Among the most widely used examples of these stressors are preservatives such as parabens and methylisothiazolinone, which prevent micro-organisms from getting into a wide range of personal-care and household products. Such formulation makes these products safer to use, but since most of them end up going down drains, they introduce these agents to the surrounding environment, where they are encountered by huge populations of micro-organisms, some of which will survive and pass their resistance on to descendants.
Faced with the prospect that anti-microbial compounds may simply become useless against ensuing generations of bacteria and mold, Buckley and others have been exploring ways of preventing this widespread exposure from occurring. It was a problem she first tackled while working at the University of California Berkeley’s Center for Green Chemistry, then carried on when she joined the University of Victoria.

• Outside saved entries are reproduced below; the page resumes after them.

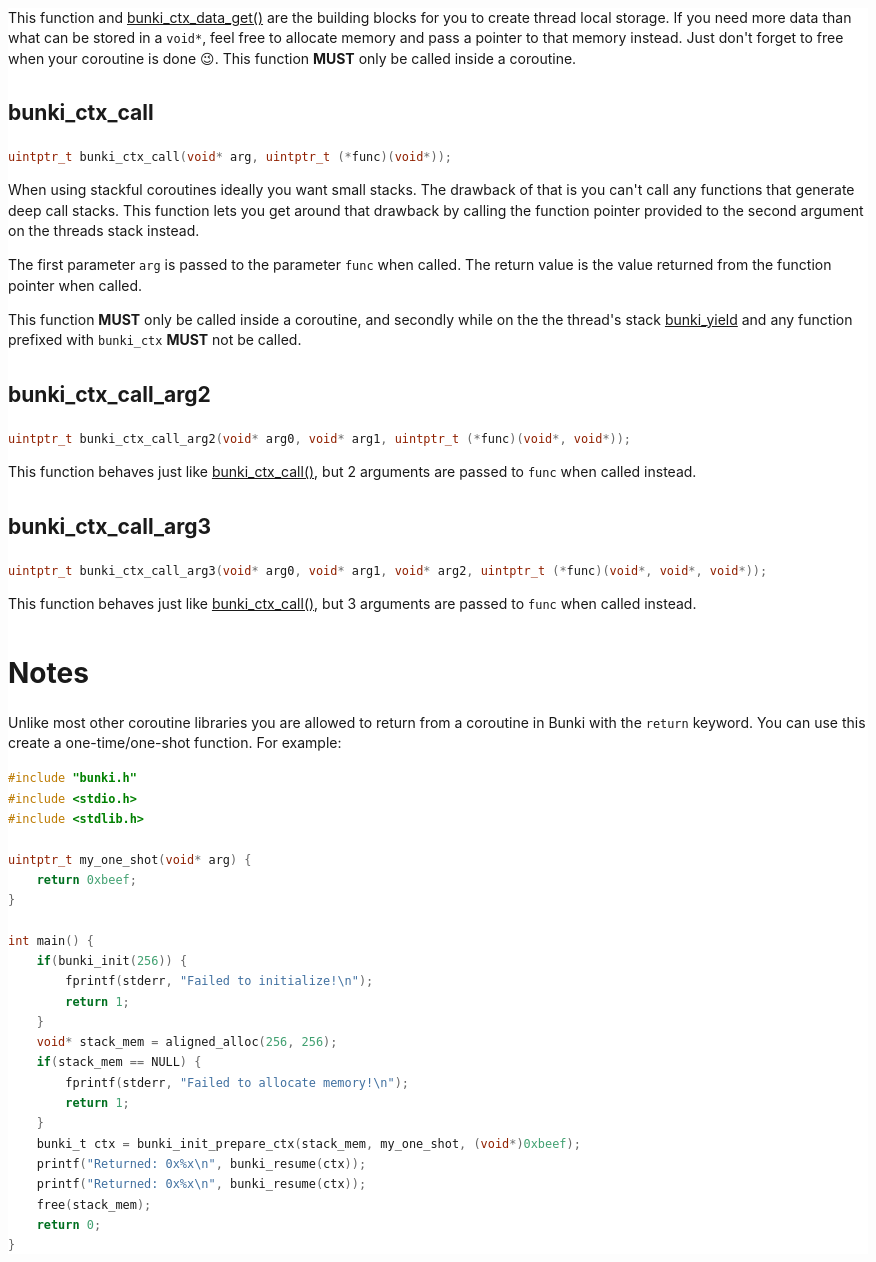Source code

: This function and [bunki_ctx_data_get()](#bunki_ctx_data_get) are the building blocks for you to create thread local storage. If you need more data than what can be stored in a `void*`, feel free to allocate memory and pass a pointer to that memory instead. Just don't forget to free when your coroutine is done 😉. This function **MUST** only be called inside a coroutine.

## bunki_ctx_call
```c
uintptr_t bunki_ctx_call(void* arg, uintptr_t (*func)(void*));
```
When using stackful coroutines ideally you want small stacks. The drawback of that is you can't call any functions that generate deep call stacks. This function lets you get around that drawback by calling the function pointer provided to the second argument on the threads stack instead.

The first parameter `arg` is passed to the parameter `func` when called. The return value is the value returned from the function pointer when called.

This function **MUST** only be called inside a coroutine, and secondly while on the the thread's stack [bunki_yield](#bunki_yield) and any function prefixed with `bunki_ctx` **MUST** not be called.

## bunki_ctx_call_arg2
```c
uintptr_t bunki_ctx_call_arg2(void* arg0, void* arg1, uintptr_t (*func)(void*, void*));
```
This function behaves just like [bunki_ctx_call()](#bunki_ctx_call), but 2 arguments are passed to `func` when called instead.

## bunki_ctx_call_arg3
```c
uintptr_t bunki_ctx_call_arg3(void* arg0, void* arg1, void* arg2, uintptr_t (*func)(void*, void*, void*));
```
This function behaves just like [bunki_ctx_call()](#bunki_ctx_call), but 3 arguments are passed to `func` when called instead.

# Notes

Unlike most other coroutine libraries you are allowed to return from a coroutine in Bunki with the `return` keyword. You can use this create a one-time/one-shot function. For example:

```c
#include "bunki.h"
#include <stdio.h>
#include <stdlib.h>

uintptr_t my_one_shot(void* arg) {
    return 0xbeef;
}

int main() {
    if(bunki_init(256)) {
        fprintf(stderr, "Failed to initialize!\n");
        return 1;
    }
    void* stack_mem = aligned_alloc(256, 256);
    if(stack_mem == NULL) {
        fprintf(stderr, "Failed to allocate memory!\n");
        return 1;
    }
    bunki_t ctx = bunki_init_prepare_ctx(stack_mem, my_one_shot, (void*)0xbeef);
    printf("Returned: 0x%x\n", bunki_resume(ctx));
    printf("Returned: 0x%x\n", bunki_resume(ctx));
    free(stack_mem);
    return 0;
}
```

Earlier this year she led a 10-member team that included Berkeley researchers, members of the US Department of Agriculture, and representatives of companies that develop environmentally friendly alternatives to traditional soaps and cleaning materials. Together they won a competition mounted by the Massachusetts-based Green Chemistry and Commerce Council (GC3), which wanted to attract outstanding examples of innovative environmental solutions to practical commercial problems.
What distinguished the team’s contribution was a unique “reversible” feature. Their anti-microbial agent includes two proprietary components that form a biologically active dimer once they are added to a product such as shampoo. Once they have been diluted by use, however, they revert to their inert forms. When they ultimately find their way into the surrounding environment, they will be unable to contribute to helping microorganisms develop any kind of resistance to their active form.
“It is inherently non-toxic at the end of life,” notes Buckley, adding that these constituents are also biodegradable.
The GC3 award included prize money that is being split amongst the team members. UVic’s share will be supporting a graduate student investigating how this same reversible strategy can be applied to water treatment and storage in order to avoid the use of harsh disinfectants like chlorine. Buckley envisions the usage of anti-microbial agents becoming much more limited, so that their effectiveness remains focused only on those points in a product life-cycle where it is needed.
“Microbial resistance is something that is crucial for people as the immediate users,” she says. “It’s crucial in terms of population health, and it’s really crucial if you think about those who are being exposed to high levels of these chemicals during their production.”